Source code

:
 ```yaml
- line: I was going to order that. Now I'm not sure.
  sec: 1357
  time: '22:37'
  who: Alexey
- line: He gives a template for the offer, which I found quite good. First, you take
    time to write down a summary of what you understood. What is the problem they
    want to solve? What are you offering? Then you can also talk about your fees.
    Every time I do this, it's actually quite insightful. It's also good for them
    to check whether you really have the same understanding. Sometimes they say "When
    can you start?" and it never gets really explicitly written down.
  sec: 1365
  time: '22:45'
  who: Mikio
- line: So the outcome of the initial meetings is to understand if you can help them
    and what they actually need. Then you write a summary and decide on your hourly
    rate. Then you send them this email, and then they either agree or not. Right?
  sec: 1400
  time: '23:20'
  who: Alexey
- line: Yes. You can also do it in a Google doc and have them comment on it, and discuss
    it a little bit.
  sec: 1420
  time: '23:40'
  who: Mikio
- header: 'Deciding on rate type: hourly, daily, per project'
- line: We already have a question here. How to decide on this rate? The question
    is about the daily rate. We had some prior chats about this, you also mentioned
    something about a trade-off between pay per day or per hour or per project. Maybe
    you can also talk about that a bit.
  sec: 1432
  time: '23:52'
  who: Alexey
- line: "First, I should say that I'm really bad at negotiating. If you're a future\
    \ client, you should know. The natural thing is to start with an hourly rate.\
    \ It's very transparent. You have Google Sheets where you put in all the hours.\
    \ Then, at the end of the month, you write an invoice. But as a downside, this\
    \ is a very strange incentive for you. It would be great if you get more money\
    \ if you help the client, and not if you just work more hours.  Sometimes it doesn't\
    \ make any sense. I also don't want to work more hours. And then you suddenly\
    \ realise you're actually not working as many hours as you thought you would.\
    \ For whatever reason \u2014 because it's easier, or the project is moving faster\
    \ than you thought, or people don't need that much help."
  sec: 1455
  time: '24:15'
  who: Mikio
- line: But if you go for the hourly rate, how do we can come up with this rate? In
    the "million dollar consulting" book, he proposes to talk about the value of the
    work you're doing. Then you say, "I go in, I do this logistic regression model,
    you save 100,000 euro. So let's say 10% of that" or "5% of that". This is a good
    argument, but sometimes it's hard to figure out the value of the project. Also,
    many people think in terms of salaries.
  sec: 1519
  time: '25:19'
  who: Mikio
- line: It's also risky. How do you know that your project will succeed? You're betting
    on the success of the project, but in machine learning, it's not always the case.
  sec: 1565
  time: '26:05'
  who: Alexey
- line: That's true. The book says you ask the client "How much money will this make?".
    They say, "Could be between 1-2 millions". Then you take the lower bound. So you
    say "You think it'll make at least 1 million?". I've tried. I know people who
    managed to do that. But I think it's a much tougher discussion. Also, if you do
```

** WHAT YOU SHOULD DO **
Write the material out again word for word.

** RESPONSE TO THIS EXERCISE **
Source code

:
 ```yaml
- line: I was going to order that. Now I'm not sure.
  sec: 1357
  time: '22:37'
  who: Alexey
- line: He gives a template for the offer, which I found quite good. First, you take
    time to write down a summary of what you understood. What is the problem they
    want to solve? What are you offering? Then you can also talk about your fees.
    Every time I do this, it's actually quite insightful. It's also good for them
    to check whether you really have the same understanding. Sometimes they say "When
    can you start?" and it never gets really explicitly written down.
  sec: 1365
  time: '22:45'
  who: Mikio
- line: So the outcome of the initial meetings is to understand if you can help them
    and what they actually need. Then you write a summary and decide on your hourly
    rate. Then you send them this email, and then they either agree or not. Right?
  sec: 1400
  time: '23:20'
  who: Alexey
- line: Yes. You can also do it in a Google doc and have them comment on it, and discuss
    it a little bit.
  sec: 1420
  time: '23:40'
  who: Mikio
- header: 'Deciding on rate type: hourly, daily, per project'
- line: We already have a question here. How to decide on this rate? The question
    is about the daily rate. We had some prior chats about this, you also mentioned
    something about a trade-off between pay per day or per hour or per project. Maybe
    you can also talk about that a bit.
  sec: 1432
  time: '23:52'
  who: Alexey
- line: "First, I should say that I'm really bad at negotiating. If you're a future\
    \ client, you should know. The natural thing is to start with an hourly rate.\
    \ It's very transparent. You have Google Sheets where you put in all the hours.\
    \ Then, at the end of the month, you write an invoice. But as a downside, this\
    \ is a very strange incentive for you. It would be great if you get more money\
    \ if you help the client, and not if you just work more hours.  Sometimes it doesn't\
    \ make any sense. I also don't want to work more hours. And then you suddenly\
    \ realise you're actually not working as many hours as you thought you would.\
    \ For whatever reason \u2014 because it's easier, or the project is moving faster\
    \ than you thought, or people don't need that much help."
  sec: 1455
  time: '24:15'
  who: Mikio
- line: But if you go for the hourly rate, how do we can come up with this rate? In
    the "million dollar consulting" book, he proposes to talk about the value of the
    work you're doing. Then you say, "I go in, I do this logistic regression model,
    you save 100,000 euro. So let's say 10% of that" or "5% of that". This is a good
    argument, but sometimes it's hard to figure out the value of the project. Also,
    many people think in terms of salaries.
  sec: 1519
  time: '25:19'
  who: Mikio
- line: It's also risky. How do you know that your project will succeed? You're betting
    on the success of the project, but in machine learning, it's not always the case.
  sec: 1565
  time: '26:05'
  who: Alexey
- line: That's true. The book says you ask the client "How much money will this make?".
    They say, "Could be between 1-2 millions". Then you take the lower bound. So you
    say "You think it'll make at least 1 million?". I've tried. I know people who
    managed to do that. But I think it's a much tougher discussion. Also, if you do
```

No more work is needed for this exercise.